Race came more explicitly into play with the Jan. 26 South Carolina primary, when Obama relied on a solid surge of African American votes to easily defeat Sen. Hillary Clinton and former Sen. John Edwards. Former President Bill Clinton dismissively noted that Jesse Jackson, another black candidate, had won South Carolina as well.

From that point, race was never far from the surface. Sometimes it was the Clinton campaign that stoked it, but not always. Michelle Obama’s comments in Wisconsin about her husband’s candidacy being the first time she was proud of her country as an adult, and the incendiary sermons of Obama’s former pastor Rev.
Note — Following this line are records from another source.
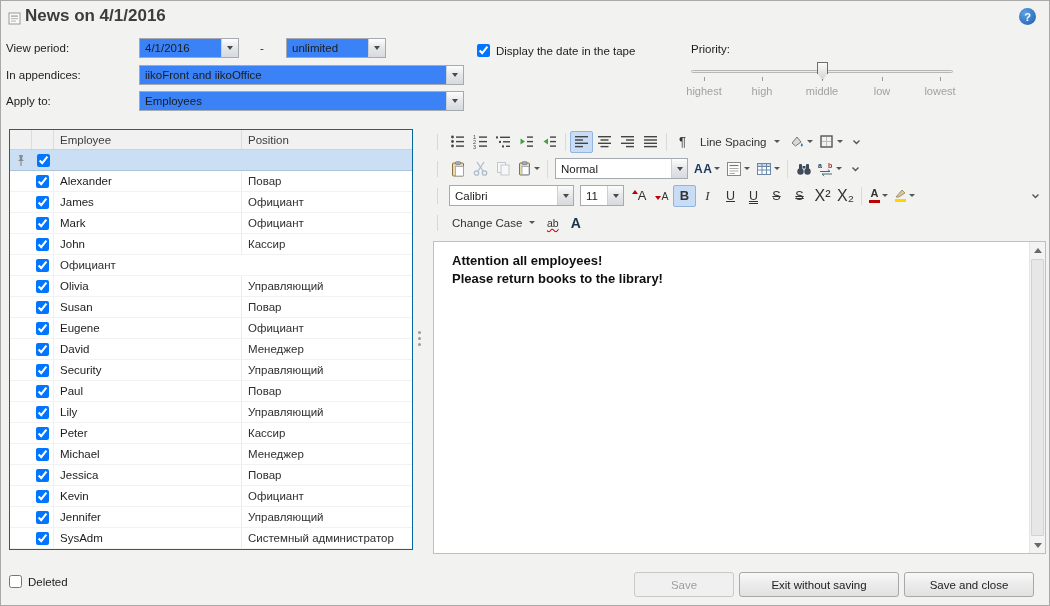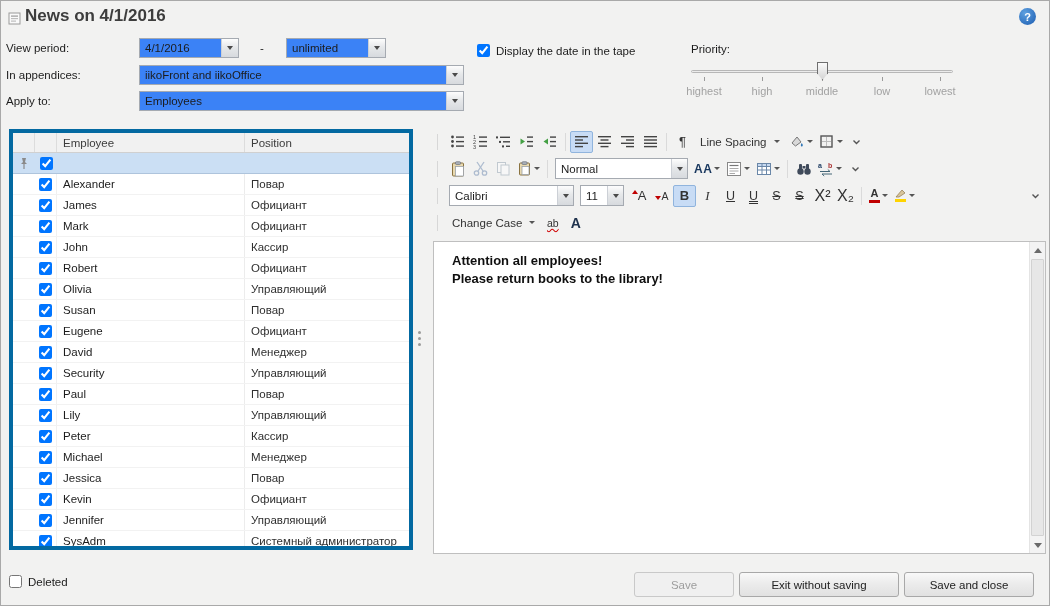"Employee" .tbl { border: 4px solid #0369a1 -> 1px solid #0369a1 }
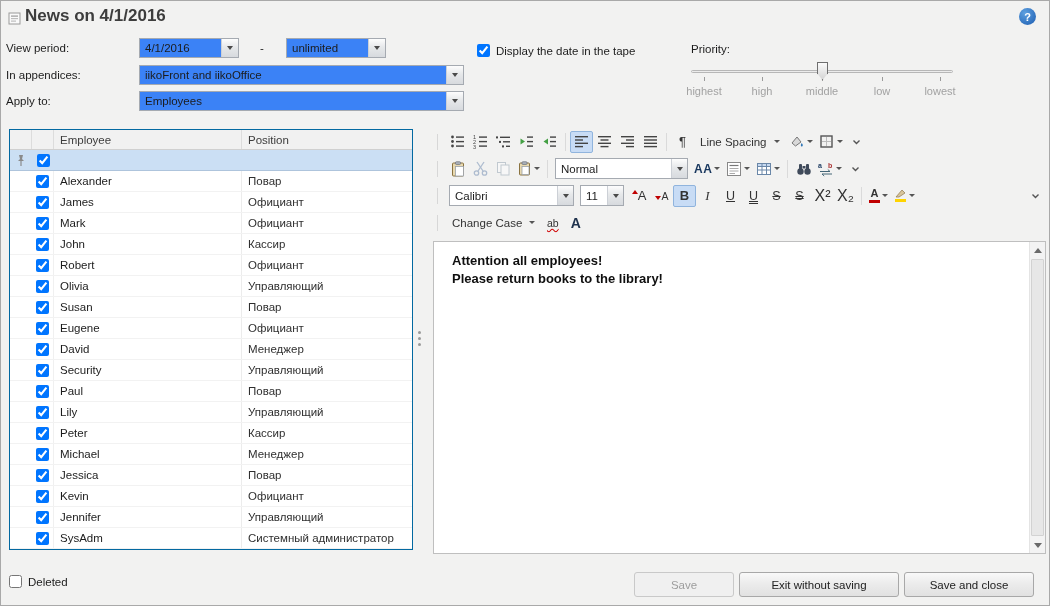"Robert" div.c2 { html: <div>Robert</div> -> none }
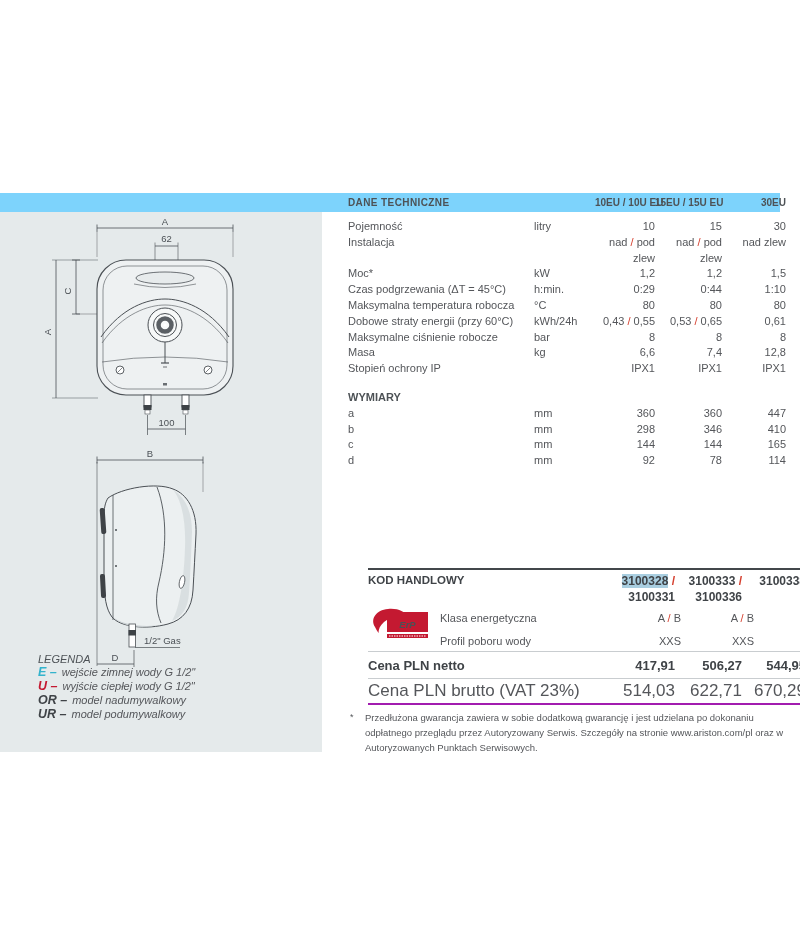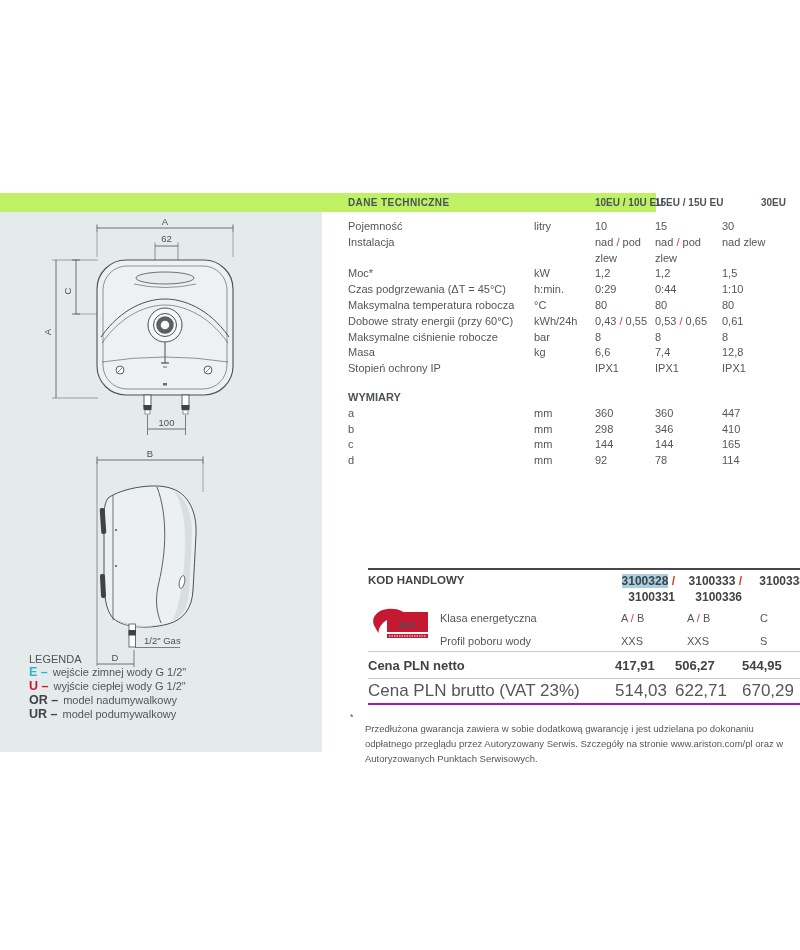"DANE TECHNICZNE" .band { background: #bef264 -> #7dd3fc; width: 656px -> 780px }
Jeremiah Wright Jr., helped ensure that the contest would be marked by a mix of racial animus and racial pride.

Obama’s campaign navigated those tensions with skill, and the candidate himself projected a steady calm, so that just enough voters and party leaders conferred their votes on him, embracing him as their candidate.

The playing field now becomes more vast and perilous. If race was a subplot of the Democratic primary, it is likely to be an even more persistent theme of the campaign against Sen. John McCain, the presumptive Republican nominee.

The country simply has too much racial tension in its past for this divisiveness to be absent from the first campaign involving an African American nominee. Republicans have an unfortunate history of exploiting racial divisions for political purposes. And while the McCain campaign will no doubt steer clear of racial appeals, any number of secretive independent groups will surely be happy to fill the void.

On the surface, the campaign between Obama and McCain will be a fought over the traditional subjects of a presidential campaign, peace and prosperity. This is unlikely to be a campaign in which the candidates blur their differences to court the broad pool of independent voters. The gulf between Obama and McCain — on the Iraq war, health care, tax policy, abortion, Supreme Court nominations — is simply too large to beget a campaign of accommodation.

With President George W. Bush’s approval ratings at or near all-time lows, the economy in distress and voters believing the country is terribly off-track, McCain will hardly present himself as offering an extension of the Bush presidency. Which is, of course, precisely how Obama will paint him.

By almost any conventional measure, the table should be set for a huge Democratic victory.

But most polls, for now anyway, point to a very close race. Already networks of conservatives are stoking an image of Michelle Obama as racially insensitive — seeking, perhaps, to tap into the stereotype of an angry black woman. Anonymous e-mails questioning Obama’s faith and patriotism continue to circulate. Latino voters have shown a stubborn resistance to Obama’s appeals. What’s more, the Clinton campaign has made the explicit argument that working-class whites would not vote for Obama in the fall.

The unstated reality underlying these hurdles is that some voters are likely to reject Obama because of his race, even if they won’t admit it publicly. So while Obama celebrated his historic triumph Tuesday night with an audacious event in the very arena where McCain will formally accept the Republican nomination, the Illinois senator immediately confronts an even larger challenge.

Obama’s campaign so far suggests he can meet it. One measure of a potentially successful presidency is how a candidate runs a campaign, an increasingly complicated enterprise. Obama’s wasn’t flawless, but it was close.

It is rare that a phenomenon candidate like Obama doesn’t flame out somewhere along the road. But he did not. He seemed to exude calm when the pressure was greatest. He proved to have both resilience and stamina.

And he had an undeniable star appeal that the nation hasn’t really seen since the campaign of John F. Kennedy in 1960. Kennedy had his burdens in that campaign, notably that of being the first Catholic to win. Obama’s is far greater. But he is nearly halfway along that journey that is at once his and the country’s.